TIME: What are some of the fundamental tax reforms you would like to see?

DAVID BRADFORD: As a Treasury official in the Ford Administration, I became convinced that the way toward a simpler, more transparent system was to base the tax on consumption. The plan we developed would replace the income tax on individuals and corporations. Everything that came into the individual household was taxed, and everything that went out in the form of savings was excluded from tax, with no tax on companies. Since then I have concluded that an indirect approach, with a tax on companies and a graduated tax on individuals, would be easier to implement. The key difference between income tax and consumption tax has to do with the treatment of savings and investment. In a consumption tax, companies expense capital investment immediately. In an income tax, they depreciate it over time.

This approach yields enormous simplification of the rules related to capital gains, interest deductions and the treatment of complex financial transactions. It appalls me that all this brilliant talent is going into the design of ways of gaming our tax system.

TRUDI RENWICK: How would you deal with a mortgage-interest deduction?

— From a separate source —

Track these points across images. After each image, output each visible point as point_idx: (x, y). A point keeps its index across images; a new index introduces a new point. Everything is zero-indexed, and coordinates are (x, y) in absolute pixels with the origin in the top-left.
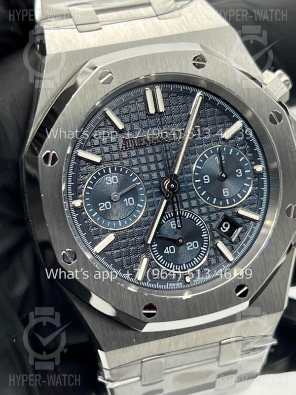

BRADFORD: You shouldn't have an interest deduction in my ideal system. It would slowly go away as you move from one system to the other, if the politicians could stand the heat.

DAN MITCHELL: There are two big issues. No. 1, should you have what is called a consumption base? A consumption base is what you find in the flat tax. It is implicit in the national-sales-tax proposals. The second big issue is, do you then have one rate? Then it is a question of how to design it. I would want it to have a low rate, I would want government to be smaller, and I think bringing in less revenue is the only effective means of controlling the size of government.

TIME: And would your perfect tax system be progressive?

MITCHELL: Yes, everyone who supports single-rate tax reform also supports a generous family-based personal exemption, which creates effective progressivity without sacrificing the principle of treating all taxpayers equally. But there is a trade-off. The more income you exempt from taxes for lower-income and lower-middle-income people, the higher your rate has to be--or the more revenue you are going to take away from the government.